◆ Task objective
What you return must be the data below, word for word, without any images.

Collected data:
◆ ◆ ◆

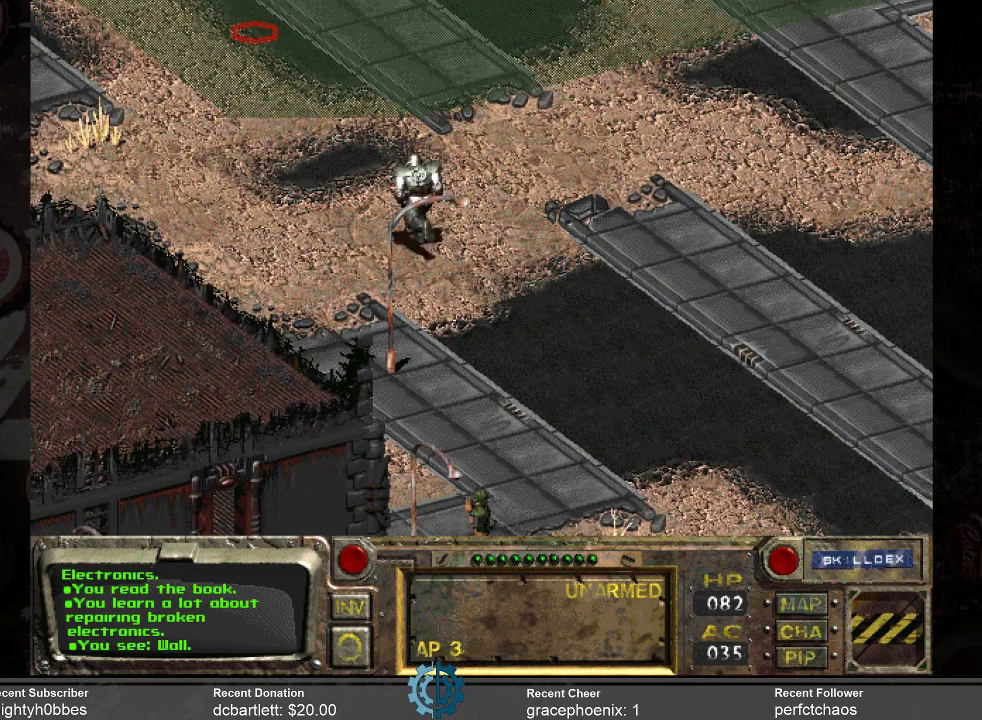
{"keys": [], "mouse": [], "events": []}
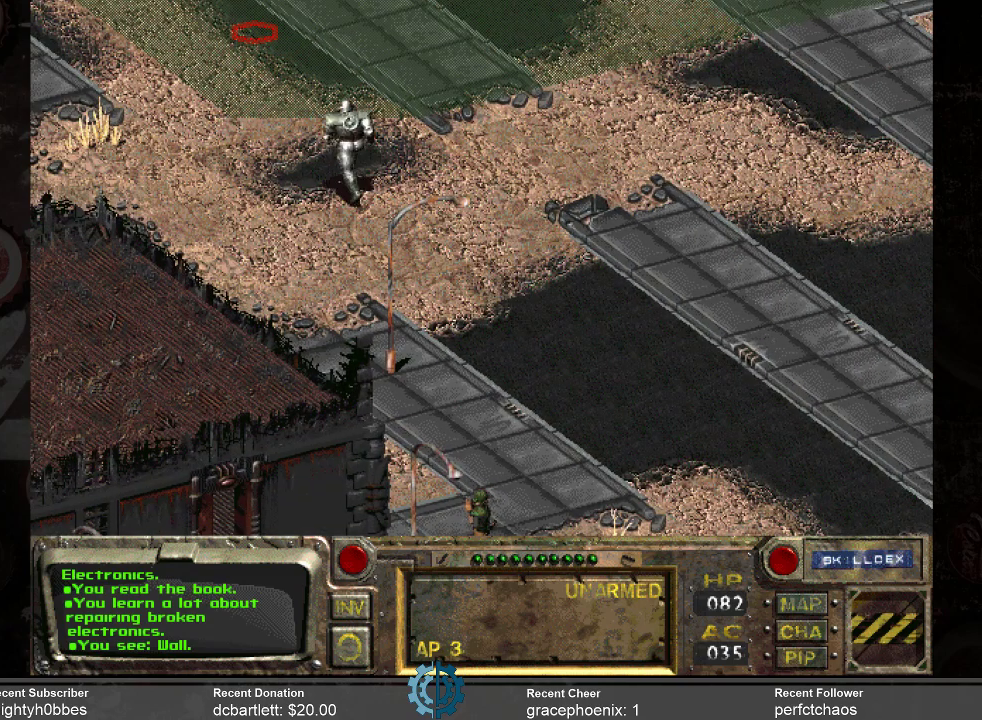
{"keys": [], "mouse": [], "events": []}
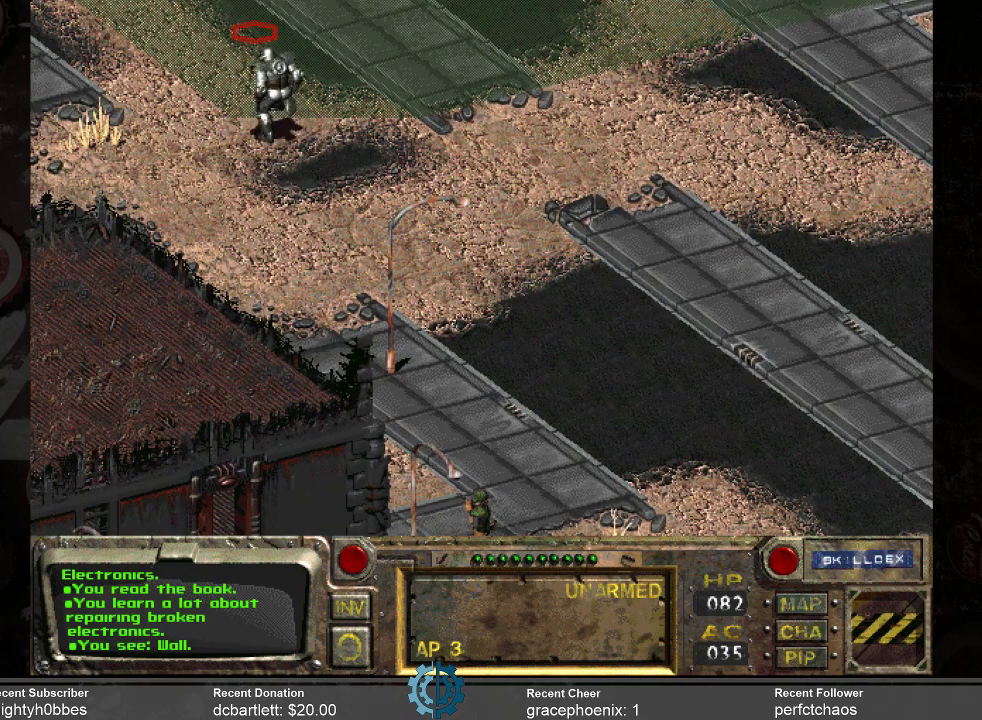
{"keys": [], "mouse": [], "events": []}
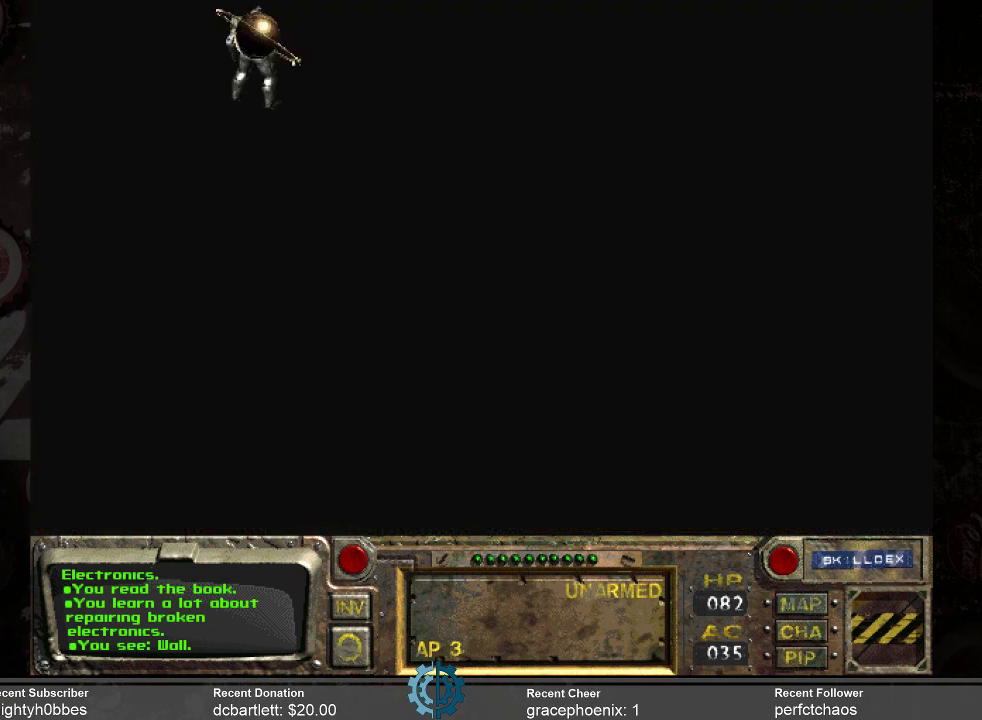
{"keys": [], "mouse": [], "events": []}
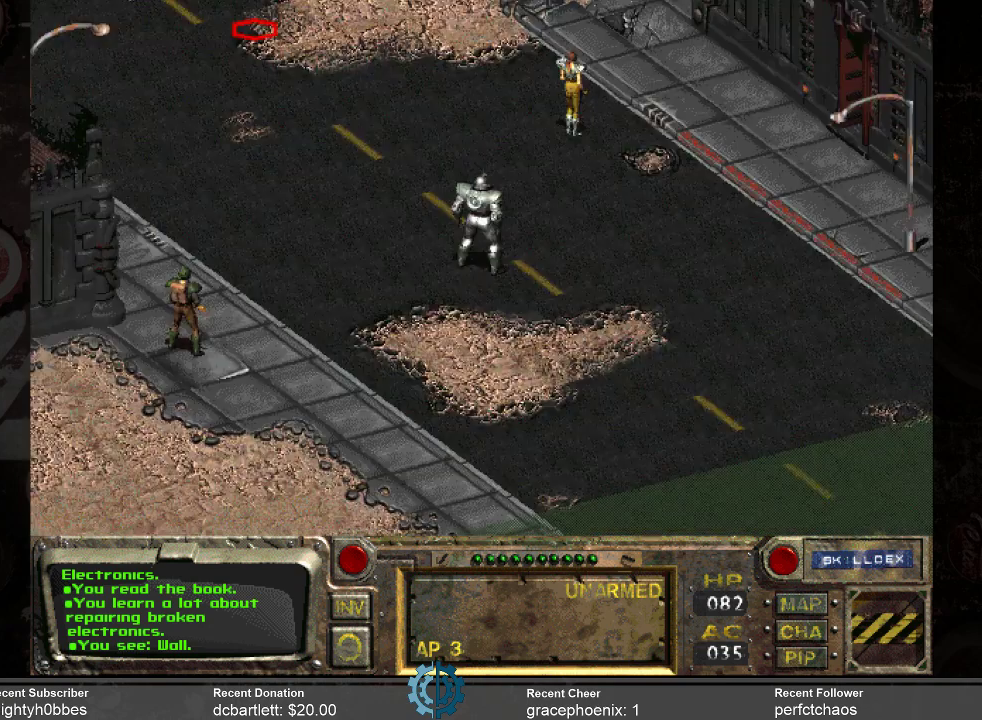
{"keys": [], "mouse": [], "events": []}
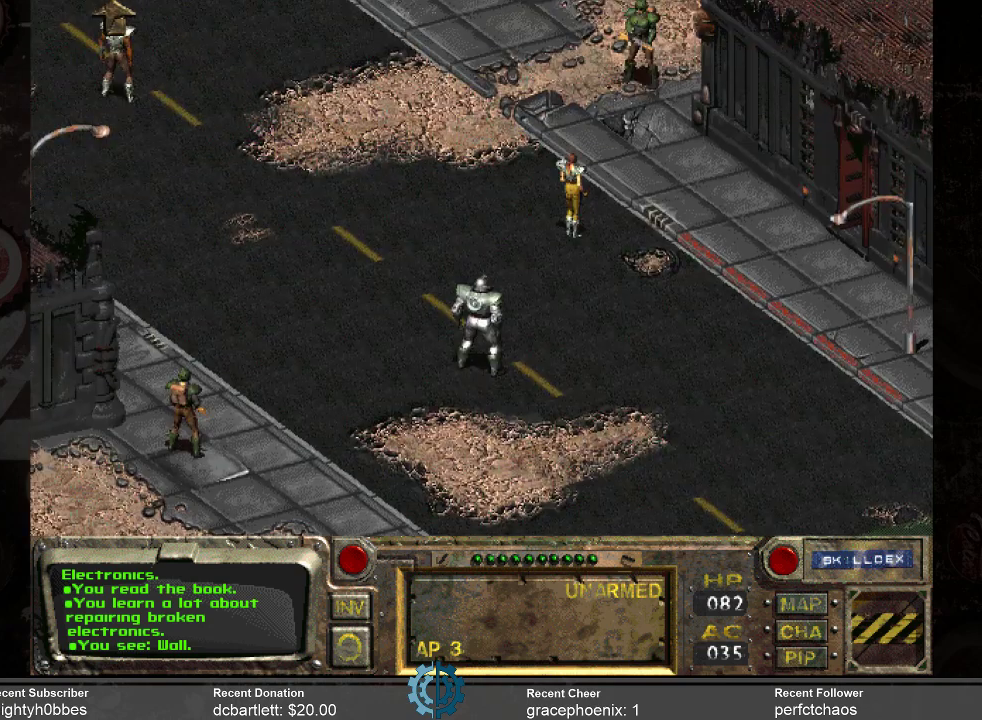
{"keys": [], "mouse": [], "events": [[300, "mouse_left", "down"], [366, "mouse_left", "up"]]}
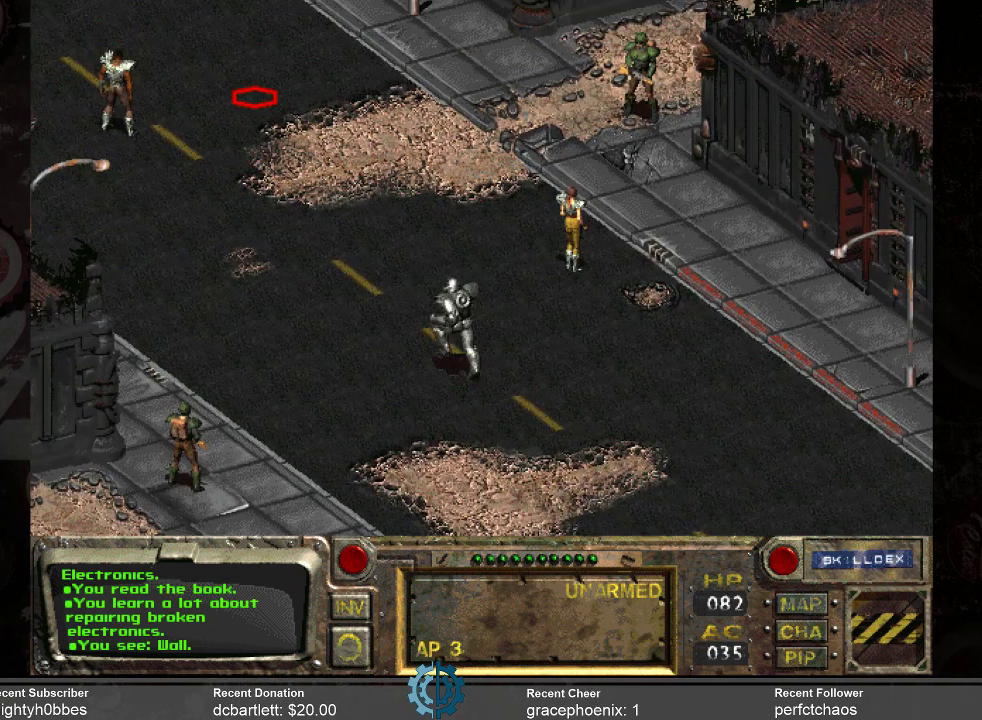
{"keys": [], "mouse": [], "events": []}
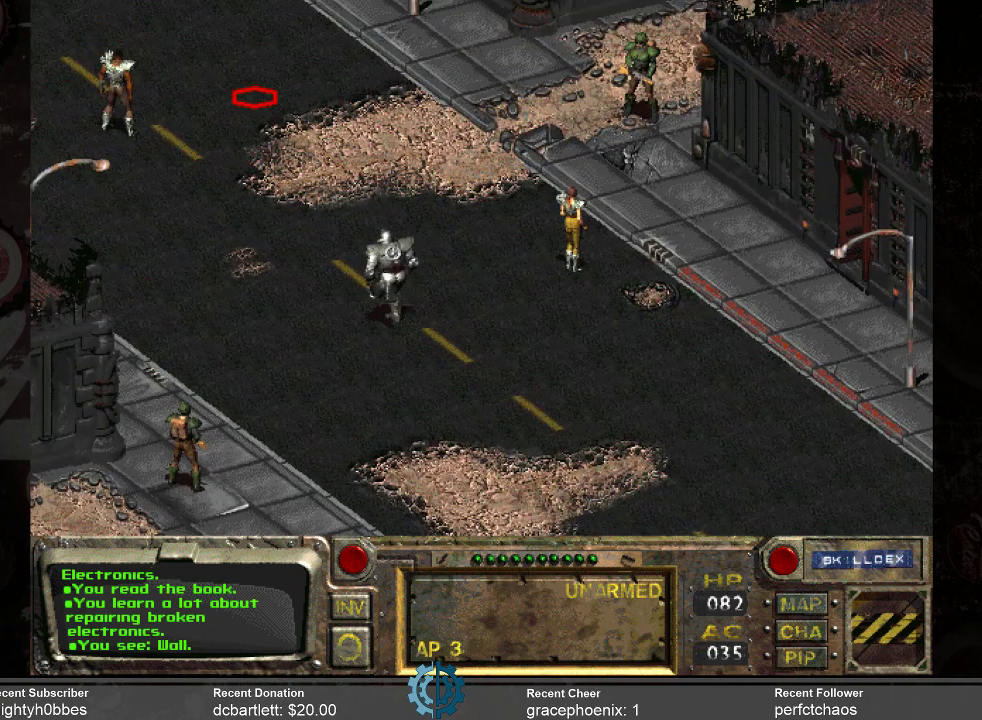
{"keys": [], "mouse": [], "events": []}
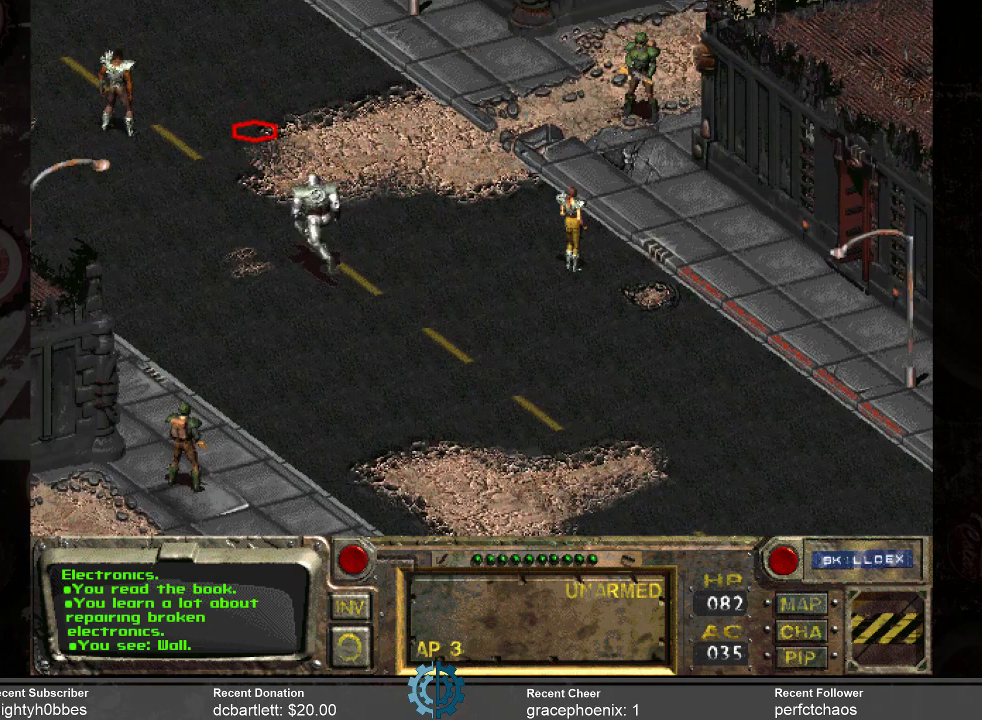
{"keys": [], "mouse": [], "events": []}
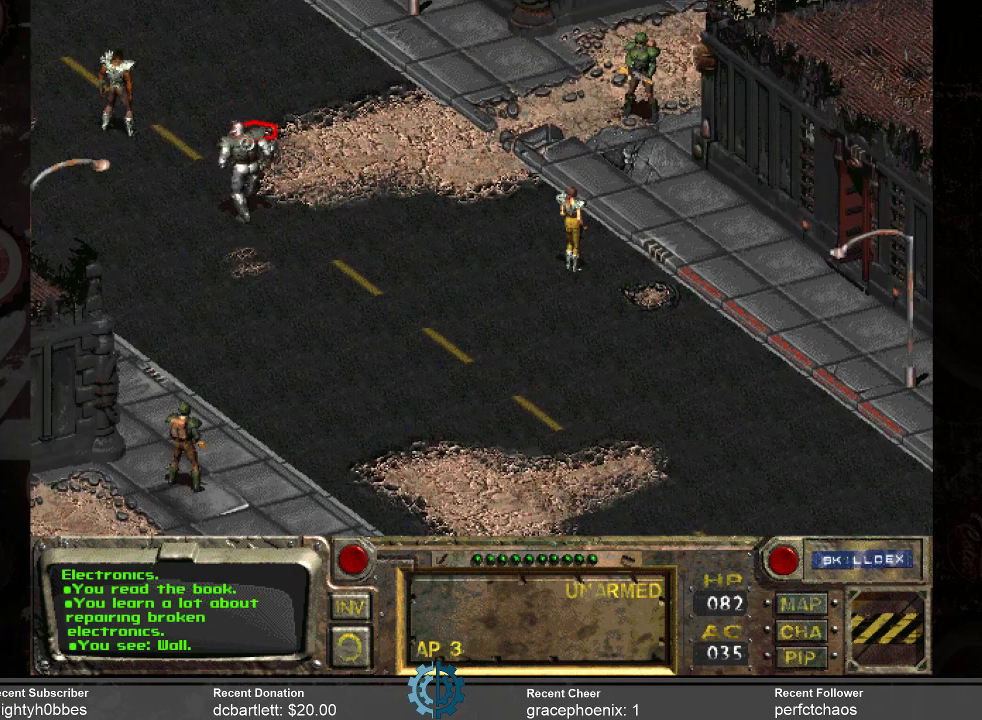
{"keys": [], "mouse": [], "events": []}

◆ ◆ ◆

◆ Result of this exercise
{"keys": [], "mouse": [], "events": []}
{"keys": [], "mouse": [], "events": []}
{"keys": [], "mouse": [], "events": []}
{"keys": [], "mouse": [], "events": []}
{"keys": [], "mouse": [], "events": []}
{"keys": [], "mouse": [], "events": [[300, "mouse_left", "down"], [366, "mouse_left", "up"]]}
{"keys": [], "mouse": [], "events": []}
{"keys": [], "mouse": [], "events": []}
{"keys": [], "mouse": [], "events": []}
{"keys": [], "mouse": [], "events": []}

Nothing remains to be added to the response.